Amelia never found out what the child feared, or why he/she seemed to be giving the orders. Between
one word and the next, two giant sharp-tipped hands clamped onto one shoulder and one hip and snatched her up and away. She screamed. The stony shelf dropped. The last thing she saw before blacking out was Simon's upturned face — a white circle with a black “O” in it — growing smaller and smaller below.

“Amelia's
not
a dragon,” Simon said for the tenth time. They didn't believe him, he could tell that much by their faces. He wished Amelia would back him up, but there hadn't been a peep out of her since … since …

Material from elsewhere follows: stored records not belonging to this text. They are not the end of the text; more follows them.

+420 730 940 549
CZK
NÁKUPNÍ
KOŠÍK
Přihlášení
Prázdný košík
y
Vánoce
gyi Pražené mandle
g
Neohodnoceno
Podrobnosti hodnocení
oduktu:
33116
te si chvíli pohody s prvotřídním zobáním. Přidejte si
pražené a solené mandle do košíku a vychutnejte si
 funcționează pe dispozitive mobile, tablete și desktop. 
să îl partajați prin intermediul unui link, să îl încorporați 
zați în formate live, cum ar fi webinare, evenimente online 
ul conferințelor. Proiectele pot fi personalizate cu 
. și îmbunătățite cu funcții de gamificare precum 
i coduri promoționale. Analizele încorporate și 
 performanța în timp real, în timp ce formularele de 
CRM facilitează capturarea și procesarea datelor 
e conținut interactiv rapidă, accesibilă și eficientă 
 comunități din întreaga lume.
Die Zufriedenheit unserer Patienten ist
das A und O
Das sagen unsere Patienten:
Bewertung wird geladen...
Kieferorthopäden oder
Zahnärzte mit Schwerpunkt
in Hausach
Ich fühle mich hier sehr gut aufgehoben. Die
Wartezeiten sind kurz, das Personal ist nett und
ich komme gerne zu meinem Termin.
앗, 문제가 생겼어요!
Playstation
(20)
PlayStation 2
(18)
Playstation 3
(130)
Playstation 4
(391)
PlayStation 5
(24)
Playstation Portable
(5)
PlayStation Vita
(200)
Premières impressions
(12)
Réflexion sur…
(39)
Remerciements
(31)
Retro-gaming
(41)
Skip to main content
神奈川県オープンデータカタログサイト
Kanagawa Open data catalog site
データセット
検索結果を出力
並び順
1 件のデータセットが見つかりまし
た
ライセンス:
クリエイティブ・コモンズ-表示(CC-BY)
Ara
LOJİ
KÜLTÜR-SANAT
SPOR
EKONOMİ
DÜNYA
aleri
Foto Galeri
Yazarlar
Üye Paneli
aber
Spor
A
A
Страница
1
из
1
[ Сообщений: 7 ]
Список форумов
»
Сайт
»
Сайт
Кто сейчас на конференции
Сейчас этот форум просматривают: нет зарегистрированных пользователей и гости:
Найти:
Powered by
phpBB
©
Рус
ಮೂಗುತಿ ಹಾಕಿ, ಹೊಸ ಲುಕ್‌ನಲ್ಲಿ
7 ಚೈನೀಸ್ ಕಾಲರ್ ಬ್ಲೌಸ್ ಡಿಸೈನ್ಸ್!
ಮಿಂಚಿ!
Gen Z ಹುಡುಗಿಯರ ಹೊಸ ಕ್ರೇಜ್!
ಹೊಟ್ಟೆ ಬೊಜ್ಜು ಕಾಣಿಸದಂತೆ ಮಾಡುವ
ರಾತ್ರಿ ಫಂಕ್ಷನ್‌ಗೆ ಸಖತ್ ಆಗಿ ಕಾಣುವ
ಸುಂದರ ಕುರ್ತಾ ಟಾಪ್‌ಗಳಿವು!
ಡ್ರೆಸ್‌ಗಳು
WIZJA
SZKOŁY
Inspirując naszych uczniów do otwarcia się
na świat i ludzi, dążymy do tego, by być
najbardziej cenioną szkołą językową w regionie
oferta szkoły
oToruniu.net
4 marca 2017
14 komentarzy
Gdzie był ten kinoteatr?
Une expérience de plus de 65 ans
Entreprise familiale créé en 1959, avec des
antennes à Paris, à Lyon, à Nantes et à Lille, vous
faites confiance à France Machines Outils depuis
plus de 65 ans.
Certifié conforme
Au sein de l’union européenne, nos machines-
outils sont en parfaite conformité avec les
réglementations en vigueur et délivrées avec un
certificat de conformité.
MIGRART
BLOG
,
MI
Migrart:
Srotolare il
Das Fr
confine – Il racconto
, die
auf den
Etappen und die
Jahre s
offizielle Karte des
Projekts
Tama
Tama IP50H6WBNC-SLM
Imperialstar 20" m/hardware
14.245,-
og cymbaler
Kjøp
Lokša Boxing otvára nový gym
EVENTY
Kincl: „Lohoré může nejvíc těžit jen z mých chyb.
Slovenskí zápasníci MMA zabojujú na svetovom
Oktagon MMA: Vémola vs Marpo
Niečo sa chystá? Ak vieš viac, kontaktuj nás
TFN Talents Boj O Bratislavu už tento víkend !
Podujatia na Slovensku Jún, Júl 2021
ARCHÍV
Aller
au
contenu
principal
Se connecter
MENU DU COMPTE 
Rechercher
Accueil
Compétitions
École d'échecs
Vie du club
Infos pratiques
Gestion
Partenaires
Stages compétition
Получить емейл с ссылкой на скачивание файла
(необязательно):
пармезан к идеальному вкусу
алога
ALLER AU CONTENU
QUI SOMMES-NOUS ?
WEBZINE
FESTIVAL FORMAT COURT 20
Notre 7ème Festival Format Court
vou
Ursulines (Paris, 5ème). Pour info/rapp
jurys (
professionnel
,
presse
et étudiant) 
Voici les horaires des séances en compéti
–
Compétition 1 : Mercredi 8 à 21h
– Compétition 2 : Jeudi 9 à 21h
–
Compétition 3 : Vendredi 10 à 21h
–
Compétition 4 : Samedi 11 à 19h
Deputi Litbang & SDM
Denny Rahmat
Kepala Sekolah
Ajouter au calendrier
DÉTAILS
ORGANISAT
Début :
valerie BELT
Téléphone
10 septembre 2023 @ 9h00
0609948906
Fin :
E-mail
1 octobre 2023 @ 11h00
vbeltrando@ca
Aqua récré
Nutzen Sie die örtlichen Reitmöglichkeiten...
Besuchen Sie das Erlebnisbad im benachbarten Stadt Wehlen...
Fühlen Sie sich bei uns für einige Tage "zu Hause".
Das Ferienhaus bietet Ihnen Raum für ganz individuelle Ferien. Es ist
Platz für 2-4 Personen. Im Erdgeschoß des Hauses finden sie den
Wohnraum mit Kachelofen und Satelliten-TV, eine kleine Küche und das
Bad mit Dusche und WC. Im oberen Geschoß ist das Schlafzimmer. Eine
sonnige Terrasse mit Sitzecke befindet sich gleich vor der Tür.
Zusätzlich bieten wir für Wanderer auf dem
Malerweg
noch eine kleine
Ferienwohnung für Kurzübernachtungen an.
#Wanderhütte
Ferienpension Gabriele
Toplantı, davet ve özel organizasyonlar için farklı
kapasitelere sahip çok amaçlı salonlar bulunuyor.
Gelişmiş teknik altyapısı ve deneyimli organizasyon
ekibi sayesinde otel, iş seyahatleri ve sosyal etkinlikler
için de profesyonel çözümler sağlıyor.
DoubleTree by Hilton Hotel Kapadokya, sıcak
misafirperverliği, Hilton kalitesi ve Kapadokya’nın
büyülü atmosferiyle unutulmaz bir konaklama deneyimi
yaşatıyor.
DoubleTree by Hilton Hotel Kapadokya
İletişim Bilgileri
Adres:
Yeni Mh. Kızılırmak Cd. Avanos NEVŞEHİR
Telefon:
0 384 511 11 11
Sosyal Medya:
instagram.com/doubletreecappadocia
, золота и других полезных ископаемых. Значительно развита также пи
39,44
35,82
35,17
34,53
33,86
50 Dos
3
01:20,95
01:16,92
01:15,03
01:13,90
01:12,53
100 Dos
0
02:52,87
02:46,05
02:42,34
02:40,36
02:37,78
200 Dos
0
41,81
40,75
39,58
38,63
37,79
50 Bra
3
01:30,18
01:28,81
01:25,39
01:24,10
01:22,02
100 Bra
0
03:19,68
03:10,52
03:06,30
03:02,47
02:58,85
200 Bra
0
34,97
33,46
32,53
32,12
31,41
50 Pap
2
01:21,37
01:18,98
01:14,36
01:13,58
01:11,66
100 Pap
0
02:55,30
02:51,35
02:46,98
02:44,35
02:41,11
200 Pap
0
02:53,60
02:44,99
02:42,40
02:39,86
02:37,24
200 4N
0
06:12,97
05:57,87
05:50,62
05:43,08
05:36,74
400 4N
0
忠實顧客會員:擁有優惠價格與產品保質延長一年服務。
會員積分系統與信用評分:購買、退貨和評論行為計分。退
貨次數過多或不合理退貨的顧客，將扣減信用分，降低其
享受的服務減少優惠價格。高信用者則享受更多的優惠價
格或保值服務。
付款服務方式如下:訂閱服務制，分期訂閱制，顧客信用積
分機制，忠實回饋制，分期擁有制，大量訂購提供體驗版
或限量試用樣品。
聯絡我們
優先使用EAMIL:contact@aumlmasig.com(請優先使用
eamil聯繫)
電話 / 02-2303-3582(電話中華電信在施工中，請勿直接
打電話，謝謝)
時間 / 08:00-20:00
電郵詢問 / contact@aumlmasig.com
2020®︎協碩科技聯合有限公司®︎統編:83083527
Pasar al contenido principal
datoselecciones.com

Something happened after they came out of that building with the stained-glass windows. But he couldn't remember what. All he could remember was how it felt to suddenly have something sharp against his spine. And then the singing.

The singing was all around him now. He could hear it when he listened for it, but mostly it clung to the background, soft and grey, like cobwebs. There were words, but he couldn't make them out. He thought the singing came from the eight or ten people sitting cross-legged on straw mats against the wall, with their hands in their laps. All their lips moved. Their fingertips moved too, gently in and out, as if they were braiding invisible string.